Perpetual Cripple: a Short story.
"till you spend half your life just to cover it up."
· Bruce Springsteen.
What is the magic bullet made of? Is it by that wizard of weapons, packed with sanity and tattered, torn, crippled, and waiting for some point where there is enough clarity to say a proper goodbye, those old dreams? My father gave me a bullet on my eighteenth birthday and told me, "this is your escape plan. When things get too heavy, this is your parachute".
I wear it on a necklace stare at it, unsure if the thing is real, hoping that baking out in a parked car with no air conditioner, it will go off and take an artery with it. It looks like it is made of gold. Maybe my old man wasn't a shit; perhaps it is gold. Maybe he meant if I ever went on hard times, I could sell it for some quick cash. Yeah, perhaps that is it, but more than likely, he hated me as much as I hate myself.
I wrote a short story called red as riding hood; I knew it was terrible, in the same prehistoric way I feel in my gut that this is bad. It was about my Therapist biting my dick off. In hindsight, I think it was a subconscious crying out from the abyss that my life has become, to say, "you're losing the only thing you had. You were an interesting failure, but now, you're too sane—your Nothing but an old-fashioned regular failure, the dull, kind. the kind that wastes people's time with sentences like this."

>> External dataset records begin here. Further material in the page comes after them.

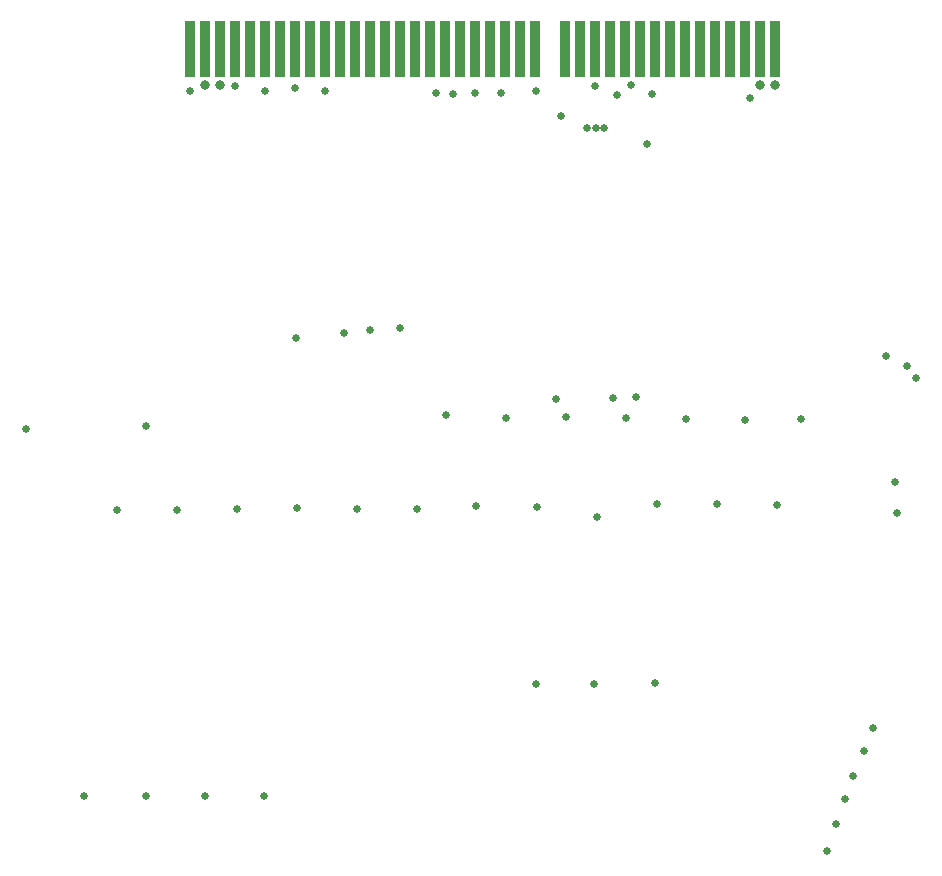
<source format=gbr>
G04*
G04 #@! TF.GenerationSoftware,Altium Limited,Altium Designer,22.11.1 (43)*
G04*
G04 Layer_Color=16711935*
%FSLAX44Y44*%
%MOMM*%
G71*
G04*
G04 #@! TF.SameCoordinates,FC654CB9-28C8-48F1-B545-0E8A54867809*
G04*
G04*
G04 #@! TF.FilePolarity,Negative*
G04*
G01*
G75*
%ADD17R,0.8632X4.7752*%
%ADD18C,0.8382*%
%ADD19C,0.6472*%
D17*
X523870Y976000D02*
D03*
X727070D02*
D03*
X714370D02*
D03*
X701670D02*
D03*
X688970D02*
D03*
X676270D02*
D03*
X663570D02*
D03*
X650870D02*
D03*
X638170D02*
D03*
X625470D02*
D03*
X612770D02*
D03*
X600070D02*
D03*
X587370D02*
D03*
X574670D02*
D03*
X561970D02*
D03*
X549270D02*
D03*
X511170D02*
D03*
X498470D02*
D03*
X485770D02*
D03*
X473070D02*
D03*
X460370D02*
D03*
X447670D02*
D03*
X434970D02*
D03*
X422270D02*
D03*
X409570D02*
D03*
X396870D02*
D03*
X384170D02*
D03*
X371470D02*
D03*
X358770D02*
D03*
X346070D02*
D03*
X333370D02*
D03*
X320670D02*
D03*
X307970D02*
D03*
X295270D02*
D03*
X282570D02*
D03*
X269870D02*
D03*
X257170D02*
D03*
X244470D02*
D03*
X231770D02*
D03*
D18*
X714370Y946000D02*
D03*
X727070Y946000D02*
D03*
X244470D02*
D03*
X257170D02*
D03*
D19*
X706000Y935000D02*
D03*
X623189Y938559D02*
D03*
X455000Y938000D02*
D03*
X440480Y938881D02*
D03*
X786260Y341000D02*
D03*
X829000Y610000D02*
D03*
X810260Y401000D02*
D03*
X678000Y591000D02*
D03*
X803000Y382000D02*
D03*
X793642Y361054D02*
D03*
X749740Y663200D02*
D03*
X771000Y297000D02*
D03*
X779000Y320000D02*
D03*
X847000Y698000D02*
D03*
X839000Y708000D02*
D03*
X821000Y716000D02*
D03*
X830200Y583800D02*
D03*
X605169Y946099D02*
D03*
X593497Y937236D02*
D03*
X574000Y439000D02*
D03*
X294700Y344000D02*
D03*
X245000D02*
D03*
X728600Y590400D02*
D03*
X195000Y344000D02*
D03*
X423800Y587200D02*
D03*
X499800Y664200D02*
D03*
X142000Y344000D02*
D03*
X652000Y663000D02*
D03*
X619000Y896000D02*
D03*
X610000Y682000D02*
D03*
X627000Y591000D02*
D03*
X625620Y439908D02*
D03*
X590000Y681000D02*
D03*
X601400Y663600D02*
D03*
X582660Y909740D02*
D03*
X568140D02*
D03*
X575400D02*
D03*
X546160Y919929D02*
D03*
X542000Y680000D02*
D03*
X525000Y439000D02*
D03*
X574595Y945220D02*
D03*
X576200Y580438D02*
D03*
X550600Y664400D02*
D03*
X524695Y941000D02*
D03*
X410000Y740000D02*
D03*
X384000Y738000D02*
D03*
X495000Y939000D02*
D03*
X702000Y662000D02*
D03*
X473000Y939000D02*
D03*
X525400Y588600D02*
D03*
X474000Y589000D02*
D03*
X346070Y941000D02*
D03*
X449000Y666000D02*
D03*
X373000Y586799D02*
D03*
X362000Y736000D02*
D03*
X322200Y587800D02*
D03*
X320670Y942937D02*
D03*
X322000Y732000D02*
D03*
X295270Y941000D02*
D03*
X271400Y586600D02*
D03*
X220600Y586400D02*
D03*
X195000Y657000D02*
D03*
X269867Y945135D02*
D03*
X169800Y585800D02*
D03*
X93400Y654600D02*
D03*
X231770Y941000D02*
D03*
M02*

</source>
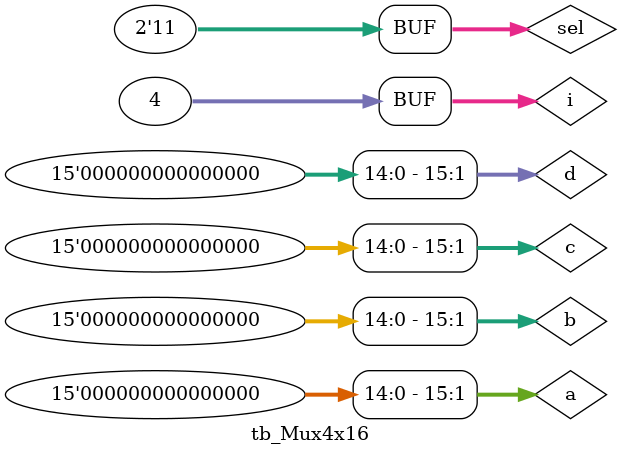
<source format=v>
module tb_Mux4x16;
  reg [15:0] a;
  reg [15:0] b;
  reg [15:0] c;
  reg [15:0] d;
  
  reg [1:0] sel;
  
  wire [15:0] out;
  
  integer i;
  
  
  Mux4x16 mux_test(
  .a (a),
  .b (b),
  .c (c),
  .d (d),
  .sel (sel),
  .out (out)
  );
  
  initial begin
    $monitor ("[%0t] sel=0x%0h a=0x%0h b=0x%0h c=0x%0h d=0x%0h out=0x%0h", $time, sel, a, b, c, d, out); 
   // 1. At time 0, drive random values to a/b/c/d and keep sel = 0
      sel <= 0;
      a <= $random;
      b <= $random;
      c <= $random;
      d <= $random;
 
      // 2. Change the value of sel after every 5ns
      for (i = 1; i < 4; i=i+1) begin
         #5 sel <= i;
      end
 
      // 3. After Step2 is over, wait for 5ns and finish simulation
      //#5 $finish;
  
end
        
endmodule

</source>
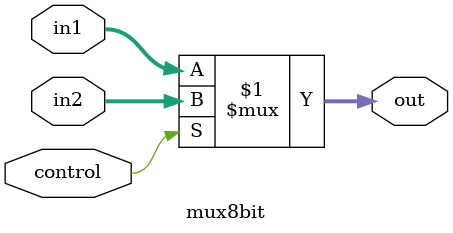
<source format=v>
module mux8bit(in1, in2, control, out);
  input[7:0] in1,in2;
  output[7:0] out;
  input control;
  assign out = (control) ? in2 : in1;
endmodule

</source>
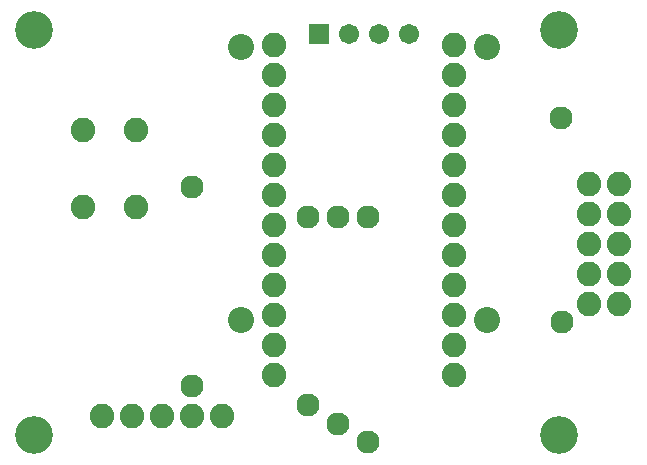
<source format=gbr>
G04 EAGLE Gerber RS-274X export*
G75*
%MOMM*%
%FSLAX34Y34*%
%LPD*%
%INSoldermask Bottom*%
%IPPOS*%
%AMOC8*
5,1,8,0,0,1.08239X$1,22.5*%
G01*
%ADD10C,3.200400*%
%ADD11C,2.082800*%
%ADD12R,1.711200X1.711200*%
%ADD13C,1.711200*%
%ADD14C,2.203200*%
%ADD15C,1.955800*%


D10*
X25400Y355600D03*
X25400Y12700D03*
X469900Y12700D03*
X469900Y355600D03*
D11*
X381000Y342900D03*
X381000Y317500D03*
X381000Y292100D03*
X381000Y266700D03*
X381000Y241300D03*
X381000Y215900D03*
X381000Y190500D03*
X381000Y165100D03*
X381000Y139700D03*
X381000Y114300D03*
X381000Y88900D03*
X381000Y63500D03*
X228600Y63500D03*
X228600Y88900D03*
X228600Y114300D03*
X228600Y139700D03*
X228600Y165100D03*
X228600Y190500D03*
X228600Y215900D03*
X228600Y241300D03*
X228600Y266700D03*
X228600Y292100D03*
X228600Y317500D03*
X228600Y342900D03*
D12*
X266700Y352425D03*
D13*
X292100Y352425D03*
X317500Y352425D03*
X342900Y352425D03*
D14*
X200660Y340995D03*
X408940Y340995D03*
X408940Y109855D03*
X200660Y109855D03*
D11*
X66294Y205613D03*
X66294Y270637D03*
X111506Y205613D03*
X111506Y270637D03*
X520700Y123825D03*
X495300Y123825D03*
X520700Y149225D03*
X495300Y149225D03*
X520700Y174625D03*
X495300Y174625D03*
X520700Y200025D03*
X495300Y200025D03*
X520700Y225425D03*
X495300Y225425D03*
X82550Y28575D03*
X107950Y28575D03*
X133350Y28575D03*
X158750Y28575D03*
X184150Y28575D03*
D15*
X307975Y196850D03*
X307975Y6350D03*
X282575Y196850D03*
X282575Y22225D03*
X257175Y196850D03*
X257175Y38100D03*
X471932Y108354D03*
X471488Y280988D03*
X158750Y53975D03*
X158750Y222250D03*
M02*

</source>
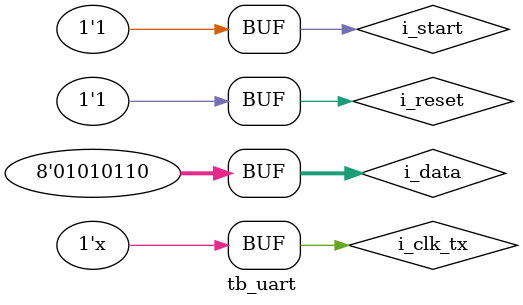
<source format=v>
`timescale 1ns/1ps
module tb_uart;

reg         i_start, i_reset, i_clk_tx;
reg [7:0]   i_data;
wire [7:0]       o_data;
wire         o_txd;

uart_tx     tx(
    .i_start(i_start),
    .i_reset(i_reset),
    .i_data(i_data),
    .i_clk_tx(i_clk_tx),
    .o_txd(o_txd)
);

uart_rx     rx(
    .i_clk_rx(i_clk_tx),
    .i_reset(i_reset),
    .i_rxd(o_txd),
    .o_data(o_data)
);

initial begin
    i_clk_tx = 0;
    i_reset = 1;
    #3 i_reset = 0;
    #3 i_reset = 1; i_start = 1;
    i_data = 8'b01010110;
end

always begin
    #3 i_clk_tx = ~i_clk_tx;
end


endmodule
</source>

"Yeah, I know." I want to tell that inner voice feeling myself cower in his presence. "but it had to happen. If I never wrote something that bad, I would never have been able to say what I needed to."
I know I was never good enough; I never was going to be great. There was a blurring between craft and chaos inside my impotent creative mind between my failure and acceptance of it. My Therapist helps me, but she doesn't care about me. At least not in the same way. I am not even sure If I care about her the way I thought I used to. Here I am with my hand is about as intimate as that relationship will ever be. Sanity is acceptance, about being able to deal with reality. Madness is ambition from the impotent. The incongruent who feel like they can become more than what was allotted to them.
My little brother said, "I'm mom and dad's second most successful child after our older sister." I looked at him in a way that may have suggested, "what does that make me." His eyes told a better story, a story of "if you think I gave a shit, then why would I have said what I did."
I can accept that I can accept psychological violence is the foundation of just about every meaningful relationship I have. It might just be the reason I have been avoiding adding more to the list (meaningful relationships, that is.), but still, How can you engage with a world that leaves you unfathomably wounded and ill-equipped to heal.
One of the professionals I work with says things, "Like I have never put myself in that kind of situation." and I think to myself, "well fuck me for deciding to have him as a brother."
It is all becoming a little more fragmented. I am caring less and want to be done. I don't get birthday presents anymore, and that is the way I like it.
When I am dead, flush my ashes down the toilet, Factual statement or symbolic gesture, ether way it solves a problem.